If I had to choose one word that has really defined my life so far, it’s Trust. Learning that I really need to lean on God and not my own strength, or the strength of others.
The first time I was really challenged by this word was in 2009. I was discouraged, heartbroken, and frustrated. I was doing my best to keep going, despite the obstacles in front of me, but I was ready to throw in the towel.
I was on staff at a church just outside Toronto, and it was evident that my role as a female in ministry was difficult for others that were in leadership with me. I wasn’t invited to the same meetings the guys were and several things had been said about my inability to lead in certain ways because of my gender. I did my best to stay focused and continue to serve the students in our ministry, but I knew at my core I was becoming angry, bitter, and resentful.
Near the beginning of 2009 I found myself in Jeremiah 17. It was like the words jumped off the page when I read them,
“Cursed is the man who trust in mankind and makes flesh his strength, and whose heart turns away from the Lord. For he will be like a bush in the desert and will not see when prosperity comes, but will live in stony wastes in the wilderness, a land of salt without inhabitant.” Jeremiah 17:5-6
I knew that’s what had happened to me. I had put my trust in people. Trusting that my pastor would give me opportunities and believing that my husband would stand up for me and defend me. I had made “flesh my strength.” When you really study that word “strength”, it means someone, a shoulder, that you lean on. I knew that the more I leaned on people and trusted in them to make a way for me, the more I became like a bush in the desert. I was dried up, brittle, and unable to yield fruit in my own life and in my ministry.
But the next part gave me hope. It said, “Blessed is the man who trusts in the Lord and whose trust is in the Lord. For he will be like a tree planted by the water, that extends its roots by a stream and will not fear when the heat comes; But its leaves will be green, and it will not be anxious in a year of drought Nor cease to yield fruit.” Jeremiah 17:7-8
That’s who I wanted to be. I wanted to be a person that no matter what season I was in, I wouldn’t be afraid or anxious because I was rooted next the source of life. I knew that if I chose to trust that God would take care of me, fight for me, defend me, and provide for me, that regardless of what the people around me were doing, my life could still be fruitful. That’s what I wanted.
I made a choice that day to trust. To trust that God is who He says He is in every season, no matter what my circumstance might look like. It’s not been the easiest journey, but I know that as long as I stay planted by the water, letting my roots go down deep, I’ll make it.

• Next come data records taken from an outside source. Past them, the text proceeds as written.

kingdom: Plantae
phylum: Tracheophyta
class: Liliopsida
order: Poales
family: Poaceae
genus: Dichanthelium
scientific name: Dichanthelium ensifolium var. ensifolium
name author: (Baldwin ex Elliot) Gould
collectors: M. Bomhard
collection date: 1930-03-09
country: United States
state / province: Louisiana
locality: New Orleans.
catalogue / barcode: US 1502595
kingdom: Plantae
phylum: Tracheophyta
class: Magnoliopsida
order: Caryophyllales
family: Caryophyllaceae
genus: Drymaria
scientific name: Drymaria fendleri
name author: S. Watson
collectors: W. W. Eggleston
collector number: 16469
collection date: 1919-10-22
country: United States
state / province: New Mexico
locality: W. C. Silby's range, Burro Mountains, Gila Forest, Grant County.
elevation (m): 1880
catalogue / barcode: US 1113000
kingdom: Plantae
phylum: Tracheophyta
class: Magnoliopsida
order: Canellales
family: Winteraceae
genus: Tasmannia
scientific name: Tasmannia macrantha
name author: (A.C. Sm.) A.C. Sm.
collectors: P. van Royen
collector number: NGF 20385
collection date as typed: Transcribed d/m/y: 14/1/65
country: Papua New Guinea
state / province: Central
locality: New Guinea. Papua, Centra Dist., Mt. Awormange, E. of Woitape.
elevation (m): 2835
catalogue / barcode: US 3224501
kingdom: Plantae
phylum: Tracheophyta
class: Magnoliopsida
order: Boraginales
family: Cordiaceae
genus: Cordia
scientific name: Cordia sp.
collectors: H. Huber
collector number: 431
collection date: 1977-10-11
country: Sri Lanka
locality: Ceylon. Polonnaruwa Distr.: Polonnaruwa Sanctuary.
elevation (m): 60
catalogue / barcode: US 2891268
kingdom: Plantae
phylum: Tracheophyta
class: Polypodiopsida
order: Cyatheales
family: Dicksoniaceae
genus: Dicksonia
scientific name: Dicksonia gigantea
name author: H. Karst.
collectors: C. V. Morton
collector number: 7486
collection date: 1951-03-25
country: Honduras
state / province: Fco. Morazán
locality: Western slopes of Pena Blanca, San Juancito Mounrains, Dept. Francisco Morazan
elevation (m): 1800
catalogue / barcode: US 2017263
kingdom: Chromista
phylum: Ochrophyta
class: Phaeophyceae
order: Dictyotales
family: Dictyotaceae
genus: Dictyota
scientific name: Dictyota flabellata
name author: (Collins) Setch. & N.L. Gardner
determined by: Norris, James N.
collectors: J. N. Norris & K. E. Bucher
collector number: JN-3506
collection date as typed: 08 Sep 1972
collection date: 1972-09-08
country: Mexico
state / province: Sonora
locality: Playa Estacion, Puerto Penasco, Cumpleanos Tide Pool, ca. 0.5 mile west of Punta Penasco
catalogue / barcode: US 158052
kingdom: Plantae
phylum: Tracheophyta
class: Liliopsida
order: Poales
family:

The writer of Proverbs knew what he was taking about when he wrote, “Trust in the Lord with all your heart and lean not on your own understanding.” Proverbs 3:5
I don’t always understand. I don’t always know what to do. I don’t always feel like trusting, or even know how to at times; but I choose daily to Trust Him instead of leaning on my own understanding or on the strength of others. He can always hold me up when I lean on Him.